I’ve been thinking a lot about how to handle AI decisions for movement and attack in games, and I’m a bit stuck on the whole concept of action atomicity in Utility AI. You know, the mechanics behind how decisions are made can really make or break the gameplay experience, especially when it comes to how fluid and realistic the AI feels.
So, picture this: I have a unit with both a melee attack and a default movement ability. When my AI evaluates different actions it can take, I’m torn between two approaches. On one hand, I could separate these actions into two distinct decisions: one being “move to X where you probably can hit someone,” and the other being “attack X who is right next to you.” This feels like a more granular way to assess options, but I’m not sure it captures the way I, as a player, think about these actions.
On the flip side, I could combine them into one single decision, like “move to X and attack Y.” This would mean the AI effectively evaluates its path and target in one go. I feel like this would better mimic my own thought process as a player since I don’t typically plan to move to a spot without considering what the target is and whether I want to attack or not. When I move, it’s usually with the intent to engage a specific enemy, not just to reposition myself without purpose.
But here’s the catch: if I lump the two actions together, I might end up overlooking some crucial factors, like the target’s health, armor, statuses, and other situational variables. If I separate them, I can ensure the AI considers those important details when deciding to move and attack.
So, what do you think? Should I keep movement and attack as one decision to reflect a more natural player thought process, or should I separate them while ensuring the “move” action still takes into account all the necessary factors about the target? I would love to hear how you approach this in your own projects or any insights you’ve drawn from your experiences!
In my experience, evaluating movement and attack separately tends to offer greater flexibility and scalability in Utility AI. By decoupling these actions, you allow your AI to independently consider positioning factors (like tactical advantage, enemy proximity, and line-of-sight) apart from attacking factors (such as enemy armor, statuses, and vulnerabilities). This separation helps maintain clear decision-making logic, makes debugging easier, and accommodates more sophisticated scenarios. That said, it’s crucial to ensure your movement decision doesn’t become purely positional—always factor in potential attack targets and their statuses, thus reflecting a player’s intuitive goal-oriented reasoning.

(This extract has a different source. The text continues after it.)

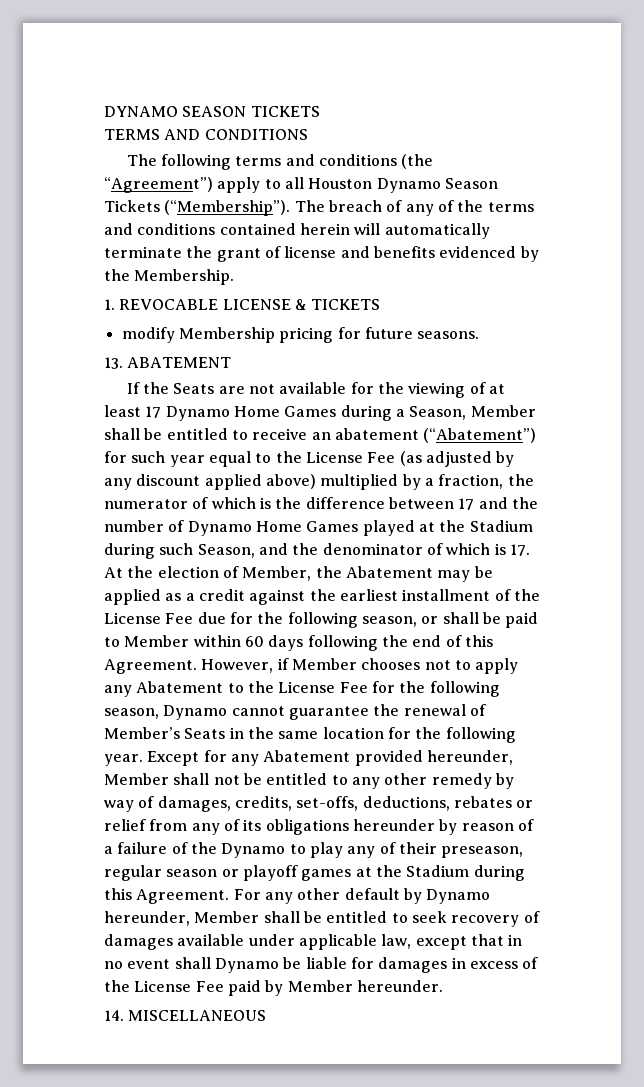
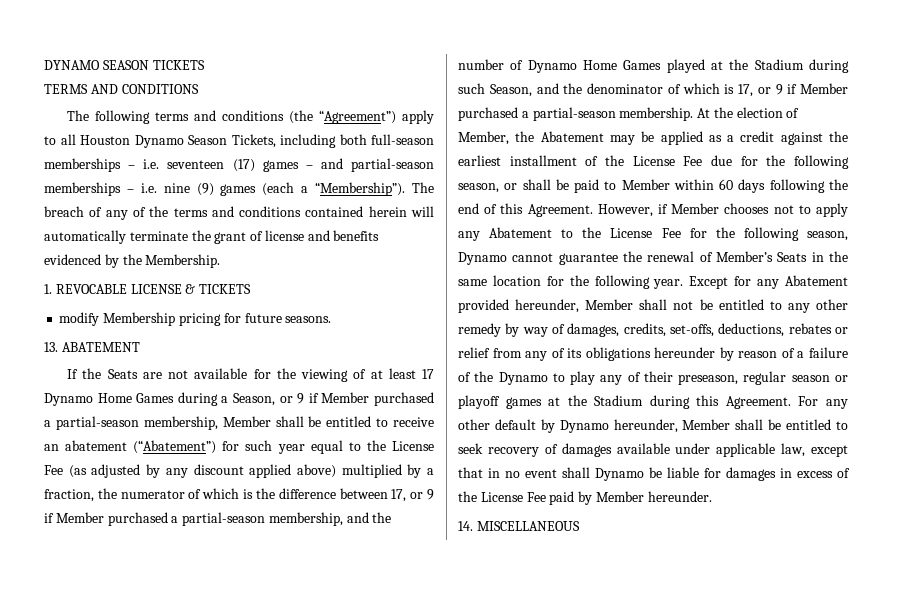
[104,200,291,216] Tickets (“Membership”). -> [231,134,434,148] [44,158,434,172] [44,182,406,196] Tickets, including both full-season memberships – i.e. seventeen (17) games – and partial-season memberships – i.e. nine (9) games (each a “Membership”).
(467, 413) none -> [279,392,434,406] [44,416,218,430] or 9 if Member purchased a partial-season membership,
[458,498,475,510] 17 -> [391,489,434,502] [44,512,343,526] 17, or 9 if Member purchased a partial-season membership,
[509,544,530,556] 17. -> [738,83,848,97] [458,107,694,121] 17, or 9 if Member purchased a partial-season membership.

However, if your game mechanics heavily tie movement and attacking together—such as certain combat systems where movement inherently includes the decision to attack—then combining the decision into a single atomic evaluation can feel more natural and cohesive. To handle potential complexity loss in this scenario, you could integrate multiple weighted sub-factors (target health, defensive states, attack efficiency, risk assessments) directly into your single decision evaluation process. Both methods can succeed; ultimately, choose the one matching your game’s complexity level and feel, ensuring that your AI behavior remains transparent, responsive, and true to the player’s expected experience.
Handling AI decisions in games is super interesting! It sounds like you’re trying to balance realism in how the AI behaves while also making sure it feels smooth and natural for players. I totally get where you’re coming from with the movement and attack decision-making.
On one hand, separating the actions can give you more control and allow the AI to consider specific details like health or armor before deciding to attack. But I think you’re right that players usually think of their movement in relation to who they want to engage, so combining them seems more intuitive.
If you combine them into one decision, maybe you could still have some checkpoints where the AI evaluates the target’s condition before finalizing that action? Like, does the AI check the target’s health first, then decides to move and attack in one go? This way, you’re not losing the complexity but still keeping that fluidity.
Ultimately, it might depend on how you envision the gameplay. If the AI feels too rigid with separate actions, it might break that immersion for players. But if it’s too mixed, it might feel like it’s missing some strategy aspects. Maybe test both ways in a simplified version and see which feels better!
In the end, your AI should reflect the player’s mindset but still be smart enough to consider those important details that make the game engaging. Good luck, and I’d love to hear what you decide!